Пасха – Ostern (30.04.2022)

 

Н. Третьякова

 

C приходом весны становится теплее, зелень радует глаз, поют птицы. Пасха! Пасха или Воскресенье Христово в Сибири проходила очень скромно, за закрытыми дверями. Все религиозные праздники были под запретом. Но сердце лютеранки Амалии греет радость от празднования Пасхи в Сарепте. И это ощущение радости возрождения новой жизни она сумела передать нам, детям.

Шёл 1949 год. Родители ещё отмечались в спецкомендатуре. Эта унизительная процедура, установленная властью, поселила в душах боль. Поэтому, особенно в канун церковных праздников, хотелось вспомнить христианские традиции в семье. В преддверии Пасхи (это делалось каждый год) Амалия приближала к себе нас, своих детей: Виктора 12-ти лет, Нелли 7-ми лет и Сашу 3-х лет. Мы садились все рядом, и Амалия начинала неторопливый рассказ. Её повествование касалось жизни семьи Мейдер до депортации, когда ещё была открыта кирха. Начинался рассказ о страстной неделе, у которой были свои строгие правила. Амалия тихо начинала петь на немецком языке печальный хорал Пауля Герхарда. В нём мы слышали скорбь и грусть:

“O Haupt, voll Blut und Wunden,

Voll Schmerz und voller Hohn…

О лик, залитый кровью,

О побледневший лик…»

Мы, дети, тянулись к маме, прижимались к ней. Мамин рассказ слушали, затаив дыхание. В страстную пятницу (Karfreitag) Амалия продолжила: «День, в который был распят Иисус Христос, в Сарепте было принято проводить в молитвах и скорби. Свет в этот день не зажигали. В душе была печаль, до захода солнца взрослые ничего не ели. Птицы в этот день не вьют гнёзд. Все домашние работы к этому дню завершались». В субботу мама ставила тесто и пекла в Сарепте множество разнообразных изделий: кребли, зайчики, кухен и др. В воскресенье в 5 утра в 1933 году, к примеру, вся община вместе с пастором шла на кладбище и молилась, пела церковные хоралы, радуясь воскрешению Христа. Затем родители возвращались домой, собирали детей: шестилетнего Волдемара и трёхлетнюю Марию и шли на праздничное пасхальное Богослужение. По окончанию церковной службы, где церковный хор вместе с общиной пел о воскрешении Христа, детей забирал пастор, и они шли в садик искать в траве крашеные яички, которые принёс Пасхальный заяц. Там же проводились игры «Катание яиц» и др. Дома ждала праздничная трапеза “Nudel Suppe”– суп-лапша с курицей, а также мясные блюда и разнообразная выпечка.

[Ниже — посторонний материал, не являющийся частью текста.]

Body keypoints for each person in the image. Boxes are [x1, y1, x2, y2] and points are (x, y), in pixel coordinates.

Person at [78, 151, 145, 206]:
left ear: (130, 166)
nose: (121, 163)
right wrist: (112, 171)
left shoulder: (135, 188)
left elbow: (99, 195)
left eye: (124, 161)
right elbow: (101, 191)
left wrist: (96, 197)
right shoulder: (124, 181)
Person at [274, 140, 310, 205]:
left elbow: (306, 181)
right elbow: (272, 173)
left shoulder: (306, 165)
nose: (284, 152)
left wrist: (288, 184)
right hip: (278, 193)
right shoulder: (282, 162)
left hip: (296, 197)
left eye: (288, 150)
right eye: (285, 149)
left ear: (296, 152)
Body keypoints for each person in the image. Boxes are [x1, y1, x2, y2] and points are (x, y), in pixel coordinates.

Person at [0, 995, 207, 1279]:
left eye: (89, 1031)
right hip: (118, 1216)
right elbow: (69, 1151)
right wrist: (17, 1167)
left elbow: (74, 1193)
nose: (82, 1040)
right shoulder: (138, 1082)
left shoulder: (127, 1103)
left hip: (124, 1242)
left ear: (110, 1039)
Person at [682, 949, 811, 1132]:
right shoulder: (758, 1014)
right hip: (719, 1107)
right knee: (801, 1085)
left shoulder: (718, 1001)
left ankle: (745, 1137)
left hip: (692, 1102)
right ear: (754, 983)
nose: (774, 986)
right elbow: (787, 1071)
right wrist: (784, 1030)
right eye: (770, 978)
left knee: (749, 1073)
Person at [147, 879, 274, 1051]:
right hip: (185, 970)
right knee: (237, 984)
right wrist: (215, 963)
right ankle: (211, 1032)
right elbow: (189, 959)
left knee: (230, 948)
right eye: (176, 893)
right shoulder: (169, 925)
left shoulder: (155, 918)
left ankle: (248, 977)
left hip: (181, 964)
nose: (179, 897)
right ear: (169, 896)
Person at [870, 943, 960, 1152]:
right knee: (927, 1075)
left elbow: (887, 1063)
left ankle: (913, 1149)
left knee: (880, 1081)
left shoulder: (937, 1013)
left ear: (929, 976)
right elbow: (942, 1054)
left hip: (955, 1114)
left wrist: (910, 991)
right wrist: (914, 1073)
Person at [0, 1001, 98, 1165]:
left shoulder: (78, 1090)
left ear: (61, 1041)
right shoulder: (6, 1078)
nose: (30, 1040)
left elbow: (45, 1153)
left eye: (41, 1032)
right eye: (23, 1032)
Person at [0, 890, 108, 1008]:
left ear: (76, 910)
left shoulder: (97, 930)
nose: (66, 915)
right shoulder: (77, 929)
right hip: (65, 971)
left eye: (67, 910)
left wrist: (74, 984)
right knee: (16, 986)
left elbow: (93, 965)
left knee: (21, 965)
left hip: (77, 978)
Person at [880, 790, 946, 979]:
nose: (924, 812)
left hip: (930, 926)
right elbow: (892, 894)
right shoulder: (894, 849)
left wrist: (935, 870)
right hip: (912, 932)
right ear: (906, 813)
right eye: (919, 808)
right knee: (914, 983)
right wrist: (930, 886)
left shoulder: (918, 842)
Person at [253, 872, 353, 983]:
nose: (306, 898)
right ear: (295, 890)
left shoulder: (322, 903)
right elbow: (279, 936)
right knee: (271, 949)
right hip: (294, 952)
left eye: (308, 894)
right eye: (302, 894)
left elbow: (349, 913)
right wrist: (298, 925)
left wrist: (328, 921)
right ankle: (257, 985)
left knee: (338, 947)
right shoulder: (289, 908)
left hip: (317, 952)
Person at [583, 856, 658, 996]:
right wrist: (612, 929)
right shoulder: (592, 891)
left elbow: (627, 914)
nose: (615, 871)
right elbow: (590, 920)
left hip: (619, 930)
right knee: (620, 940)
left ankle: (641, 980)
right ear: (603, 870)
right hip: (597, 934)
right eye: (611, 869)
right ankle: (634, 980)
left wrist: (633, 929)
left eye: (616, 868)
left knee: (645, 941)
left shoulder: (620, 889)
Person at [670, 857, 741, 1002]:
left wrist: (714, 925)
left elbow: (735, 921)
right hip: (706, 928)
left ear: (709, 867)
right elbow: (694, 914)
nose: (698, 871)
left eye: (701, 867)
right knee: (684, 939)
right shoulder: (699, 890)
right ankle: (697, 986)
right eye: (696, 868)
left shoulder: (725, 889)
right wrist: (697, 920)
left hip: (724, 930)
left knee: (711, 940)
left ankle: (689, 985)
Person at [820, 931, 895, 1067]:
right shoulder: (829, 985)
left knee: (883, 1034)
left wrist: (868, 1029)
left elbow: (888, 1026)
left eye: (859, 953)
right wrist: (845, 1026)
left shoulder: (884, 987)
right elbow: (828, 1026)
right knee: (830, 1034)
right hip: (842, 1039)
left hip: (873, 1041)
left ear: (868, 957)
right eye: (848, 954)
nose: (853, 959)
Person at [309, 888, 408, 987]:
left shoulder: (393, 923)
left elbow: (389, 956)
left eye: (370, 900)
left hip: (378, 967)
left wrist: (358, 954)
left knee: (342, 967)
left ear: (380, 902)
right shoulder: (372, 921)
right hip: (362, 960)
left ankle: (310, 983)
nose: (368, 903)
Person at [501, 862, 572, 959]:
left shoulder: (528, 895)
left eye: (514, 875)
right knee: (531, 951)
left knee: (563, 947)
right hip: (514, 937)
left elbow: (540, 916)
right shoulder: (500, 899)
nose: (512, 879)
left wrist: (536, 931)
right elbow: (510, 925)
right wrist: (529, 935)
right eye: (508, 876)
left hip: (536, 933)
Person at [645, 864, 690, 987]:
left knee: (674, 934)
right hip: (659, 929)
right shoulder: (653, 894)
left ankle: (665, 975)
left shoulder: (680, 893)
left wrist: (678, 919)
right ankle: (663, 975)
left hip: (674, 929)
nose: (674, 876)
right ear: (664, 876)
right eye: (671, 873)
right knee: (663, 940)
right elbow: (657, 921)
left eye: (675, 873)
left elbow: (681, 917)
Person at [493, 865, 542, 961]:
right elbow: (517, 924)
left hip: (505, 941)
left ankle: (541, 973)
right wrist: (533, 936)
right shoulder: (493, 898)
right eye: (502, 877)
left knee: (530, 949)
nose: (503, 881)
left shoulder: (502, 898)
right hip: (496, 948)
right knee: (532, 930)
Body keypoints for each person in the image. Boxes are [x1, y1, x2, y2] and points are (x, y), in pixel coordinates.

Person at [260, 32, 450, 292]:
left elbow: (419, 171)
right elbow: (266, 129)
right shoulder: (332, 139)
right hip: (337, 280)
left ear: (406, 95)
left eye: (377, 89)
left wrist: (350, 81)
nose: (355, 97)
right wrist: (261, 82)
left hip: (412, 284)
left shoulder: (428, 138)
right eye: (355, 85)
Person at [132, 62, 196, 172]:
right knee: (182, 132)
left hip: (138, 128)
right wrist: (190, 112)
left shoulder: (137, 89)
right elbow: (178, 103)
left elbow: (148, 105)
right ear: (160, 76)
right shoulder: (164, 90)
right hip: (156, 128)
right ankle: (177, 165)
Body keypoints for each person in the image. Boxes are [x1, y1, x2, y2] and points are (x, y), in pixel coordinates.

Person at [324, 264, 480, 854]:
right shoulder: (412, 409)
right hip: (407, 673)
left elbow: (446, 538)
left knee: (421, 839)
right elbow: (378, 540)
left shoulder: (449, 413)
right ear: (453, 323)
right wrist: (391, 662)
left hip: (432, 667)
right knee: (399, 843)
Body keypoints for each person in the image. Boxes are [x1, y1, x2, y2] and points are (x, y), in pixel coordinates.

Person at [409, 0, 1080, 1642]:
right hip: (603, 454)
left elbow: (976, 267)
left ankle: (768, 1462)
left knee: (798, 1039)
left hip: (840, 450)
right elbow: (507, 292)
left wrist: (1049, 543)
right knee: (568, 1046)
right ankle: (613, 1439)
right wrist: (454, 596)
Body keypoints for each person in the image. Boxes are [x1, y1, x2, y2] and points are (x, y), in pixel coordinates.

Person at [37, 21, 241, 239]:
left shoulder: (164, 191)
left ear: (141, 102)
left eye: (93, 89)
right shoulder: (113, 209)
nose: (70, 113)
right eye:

Затем все желающие отправлялись в Чапурниковскую балку. Там праздник продолжался. На этом месте рассказ прекращался. Амалия брала в руки заранее приготовленные веточки берёзы и начинала плести пасхальный венок. Венок означал оживление природы, возрождение новой жизни. Мама говорила: «В Сарепте такие венки вывешивали на входную дверь. В Прокопьевске, в бараке, мы такое делать не могли – Пасха была под запретом. Мы привязывали бантики на венок и вешали Пасхальный венок к изголовью больного брата Волдемара. Глаза его улыбались, он тоже слушал рассказ мамы и в нём рождалась надежда на выздоровление. Потом мама рассказывала, что пасхальный огонь - Свет Божий, который играл большую роль на Богослужении в Сарепте. А нам была радость от того, что в день Пасхи в Сибири мы тоже зажигали свечу и рассказывали стихи на немецком языке, которому учила нас мама:

“Osterhas, Osterhas,

komm mal her,

ich sag̕ dir was:

“Hopse nicht an miсh vorbei,

bring ein grosses Osterei!”

Затем в своих, заранее разложенных шапках, мы получали утром го-стинец от Пасхального зайца.